Read the full postmortem with Barnow. Read the recap.

Episode 8, “Almost Home”: Sookie gets answers during pillow talk.

“It was a big scene because really as a viewer, you’re asking yourself if you’re happy or not about them getting back together,” Barnow told EW. “You can’t help but ask yourself, how can Sookie trust him after everything they’ve been through? So she sorta goes back to the beginning and asks the question, was this love based on the real stuff? He answers what she needed to get closure on—whether or not the love was true. We went back and forth on a couple of different versions of it, and I think that we landed at a place where we got some really good emotional information, but we also get some interesting background information—information about Bill’s past, the mission to go seek out Sookie. I think Anna and Stephen played it so beautifully, and it was a really special scene on the day because it felt like the culmination of seven seasons of conflict between the two of them being resolved—but in a very bitter-sweet way because it’s at the end when he’s dying.”

Read the full postmortem with Barnow. Read the recap.

Episode 8: Jessica and Hoyt bond over losing a parent.

“Jim was really, really wonderful in that scene. He could only work on Mondays because he was doing his play [Of Mice and Men] in New York, and Monday is their only dark day. So he would fly Sunday evening and get there after doing this play all week along, have his lines, and just go right into it,” Barnow told EW. “Maybe it helped, because he was so raw and so ready to go there. It was just amazing. I think it was the very first scene we shot of the episode, so I was just like, ‘Oh, I think the Jessica-Hoyt stuff is gonna work, guys.'”

Read the full postmortem with Barnow. Read the recap.

Episode 8, “Almost Home”: Ghost Tara forgives Lettie Mae (Adina Porter) and asks her to live by letting her go.

“We wanted to give Tara and Lettie Mae, and Rutina and Adina, the origin story that they deserved,” Barnow told EW, “because they’ve been playing such incredibly emotional material for so long, and it felt like we wanted to know where it all came from. We came in to the series with Lettie Mae already so far gone, and this was the inciting event that was the shift for her—from a decent, caring woman who was in an abusive relationship to not really being able to care for Tara anymore. I know it was definitely a circuitous journey to get there, with people wondering for a long time why the cross and snake, but we hope it pays off.”

Read the full postmortem with Barnow. Read the recap.

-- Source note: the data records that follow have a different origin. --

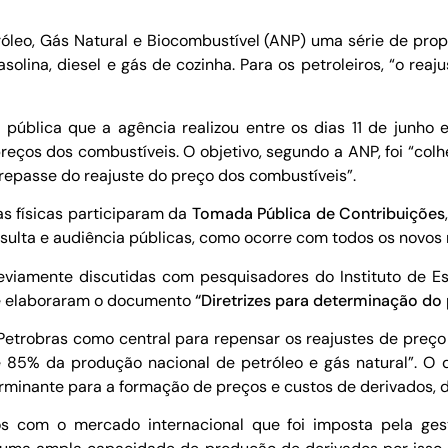
eo, Gás Natural e Biocombustível (ANP) uma série de propos
solina, diesel e gás de cozinha. Para os petroleiros, “o re
 pública que a agência realizou entre os dias 11 de junho
eços dos combustíveis. O objetivo, segundo a ANP, foi “colh
repasse do reajuste do preço dos combustíveis”.
s físicas participaram da
Tomada Pública de Contribuições
sulta e audiência públicas, como ocorre com todos os novos 
viamente discutidas com pesquisadores do Instituto de Es
ue elaboraram o documento
“Diretrizes para determinação do
Petrobras como central para repensar os reajustes de preço 
 85% da produção nacional de petróleo e gás natural”. O d
minante para a formação de preços e custos de derivados, d
ços com o mercado internacional que foi imposta pela ge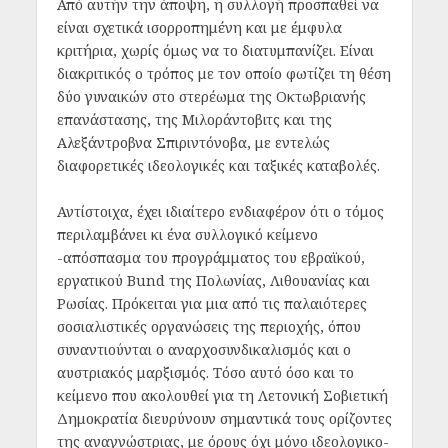
Από αυτήν την άποψη, η συλλογή προσπαθεί να
είναι σχετικά ισορροπημένη και με έμφυλα
κριτήρια, χωρίς όμως να το διατυμπανίζει. Είναι
διακριτικός ο τρόπος με τον οποίο φωτίζει τη θέση
δύο γυναικών στο στερέωμα της Οκτωβριανής
επανάστασης, της Μιλοράντοβιτς και της
Αλεξάντροβνα Σπιριντόνοβα, με εντελώς
διαφορετικές ιδεολογικές και ταξικές καταβολές.
Αντίστοιχα, έχει ιδιαίτερο ενδιαφέρον ότι ο τόμος
περιλαμβάνει κι ένα συλλογικό κείμενο
-απόσπασμα του προγράμματος του εβραϊκού,
εργατικού Bund της Πολωνίας, Λιθουανίας και
Ρωσίας. Πρόκειται για μια από τις παλαιότερες
σοσιαλιστικές οργανώσεις της περιοχής, όπου
συναντιούνται ο αναρχοσυνδικαλισμός και ο
αυστριακός μαρξισμός. Τόσο αυτό όσο και το
κείμενο που ακολουθεί για τη Λετονική Σοβιετική
Δημοκρατία διευρύνουν σημαντικά τους ορίζοντες
της αναγνώστριας, με όρους όχι μόνο ιδεολογικο-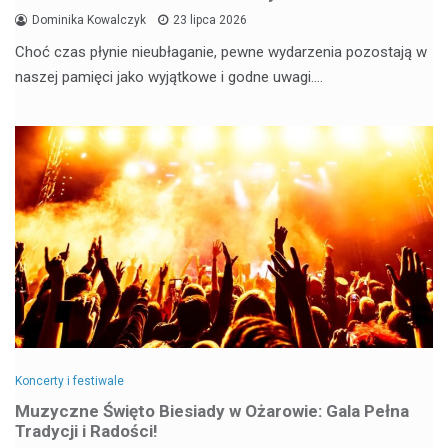
Dominika Kowalczyk
23 lipca 2026
Choć czas płynie nieubłaganie, pewne wydarzenia pozostają w
naszej pamięci jako wyjątkowe i godne uwagi.…
Koncerty i festiwale
Muzyczne Święto Biesiady w Ożarowie: Gala Pełna
Tradycji i Radości!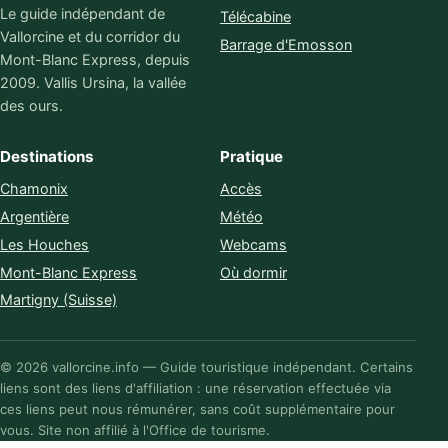
Le guide indépendant de
Télécabine
Vallorcine et du corridor du
Barrage d'Emosson
Mont-Blanc Express, depuis
2009. Vallis Ursina, la vallée
des ours.
Destinations
Pratique
Chamonix
Accès
Argentière
Météo
Les Houches
Webcams
Mont-Blanc Express
Où dormir
Martigny (Suisse)
© 2026 vallorcine.info — Guide touristique indépendant. Certains
liens sont des liens d'affiliation : une réservation effectuée via
ces liens peut nous rémunérer, sans coût supplémentaire pour
vous. Site non affilié à l'Office de tourisme.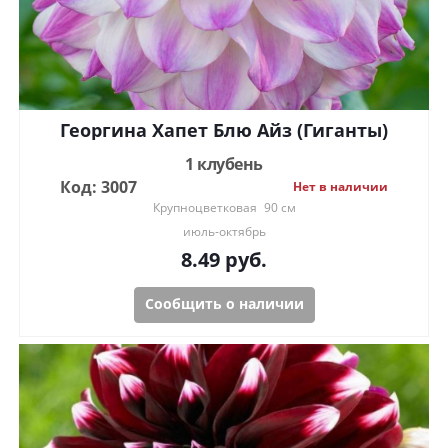
Георгина Хапет Блю Айз (Гиганты)
1 клубень
Код: 3007
Нет в наличии
Крупноцветковая
90 см
июль-октябрь
8.49
руб.
Сообщить о наличии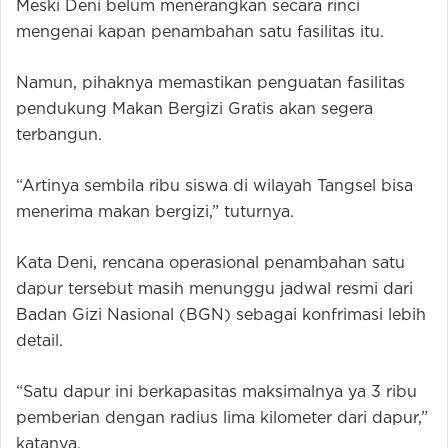
Meski Deni belum menerangkan secara rinci
mengenai kapan penambahan satu fasilitas itu.
Namun, pihaknya memastikan penguatan fasilitas
pendukung Makan Bergizi Gratis akan segera
terbangun.
“Artinya sembila ribu siswa di wilayah Tangsel bisa
menerima makan bergizi,” tuturnya.
Kata Deni, rencana operasional penambahan satu
dapur tersebut masih menunggu jadwal resmi dari
Badan Gizi Nasional (BGN) sebagai konfrimasi lebih
detail.
“Satu dapur ini berkapasitas maksimalnya ya 3 ribu
pemberian dengan radius lima kilometer dari dapur,”
katanya.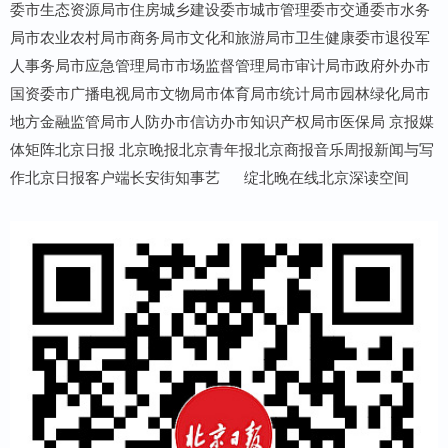
委市生态资源局市住房城乡建设委市城市管理委市交通委市水务
局市农业农村局市商务局市文化和旅游局市卫生健康委市退役军
人事务局市应急管理局市市场监督管理局市审计局市政府外办市
国资委市广播电视局市文物局市体育局市统计局市园林绿化局市
地方金融监管局市人防办市信访办市知识产权局市医保局 京报媒
体矩阵北京日报 北京晚报北京青年报北京商报音乐周报新闻与写
作北京日报客户端长安街知事艺 绽北晚在线北京深读空间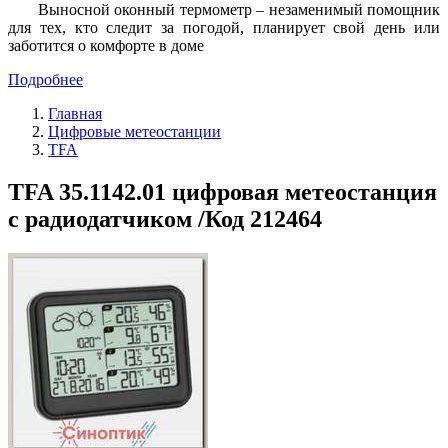
Выносной оконный термометр – незаменимый помощник
для тех, кто следит за погодой, планирует свой день или
заботится о комфорте в доме
Подробнее
Главная
Цифровые метеостанции
TFA
TFA 35.1142.01 цифровая метеостанция
с радиодатчиком /Код 212464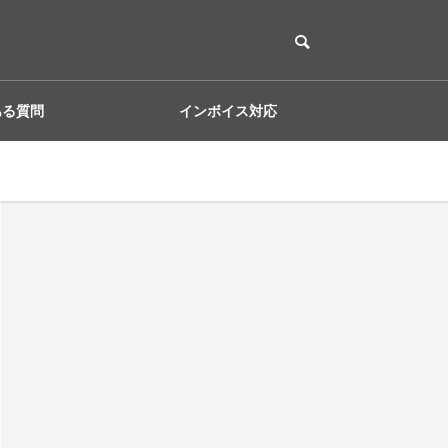
ある質問
インボイス対応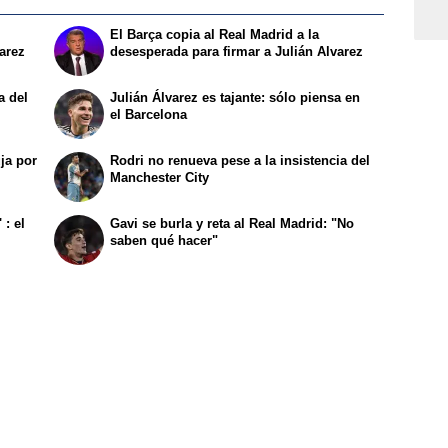
El Barça copia al Real Madrid a la
varez
desesperada para firmar a Julián Alvarez
a del
Julián Álvarez es tajante: sólo piensa en
el Barcelona
ja por
Rodri no renueva pese a la insistencia del
Manchester City
 : el
Gavi se burla y reta al Real Madrid: "No
saben qué hacer"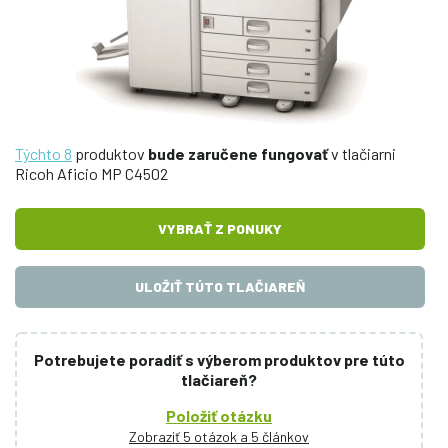
Týchto 8
produktov
bude zaručene fungovať
v tlačiarni
Ricoh Aficio MP C4502
VYBRAŤ Z PONUKY
ULOŽIŤ TÚTO TLAČIAREŇ
Potrebujete poradiť s výberom produktov pre túto
tlačiareň?
Položiť otázku
Zobraziť 5 otázok a 5 článkov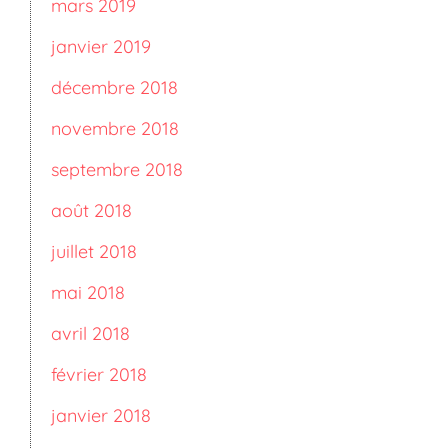
mars 2019
janvier 2019
décembre 2018
novembre 2018
septembre 2018
août 2018
juillet 2018
mai 2018
avril 2018
février 2018
janvier 2018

Episode 9, “Love Is to Die”: After playing relationship counselor to Sookie and Bill, who refuses to take the Hep-V cure, Eric returns to Fangtasia and makes good on his season 6 promise to one day sleep with Ginger (who climaxes almost instantly).

“[The slow slide off of Eric] was my idea only because we had a stunt double [ready]…. I had the stunt double and was thinking to myself, ‘I only get three pumps. I am not letting somebody else come in here and finish this off,'” Buck told EW, laughing. “So the only way to have a dismount is to slowly fall back. In my head, I imagined the funniest thing would be climax and then Ginger just falls out of frame. But we couldn’t shoot it that way. I had imagined a soft pad or something that I could just fall off of him onto. But when we were doing rehearsal, there was no pad there yet. So from the noise—the tea kettle, sort of hissing—she just sloooowly falls backward and then slides off of him. Mostly I slid off of him because I was trying not to get hurt in rehearsal, and then they liked it, and we just kept doing it over and over again. I got quite a good ab workout that day, I will tell you. We shot all day. By the time it was over, I was truly physically exhausted. It was so fun, and we laughed and laughed and laughed, but then it’s always like the last hour or so, everybody gets serious: ‘Okay, the fun is over. We have to get this done.’ The next day I woke up and felt it. It was definitely more challenging than screaming has ever been.”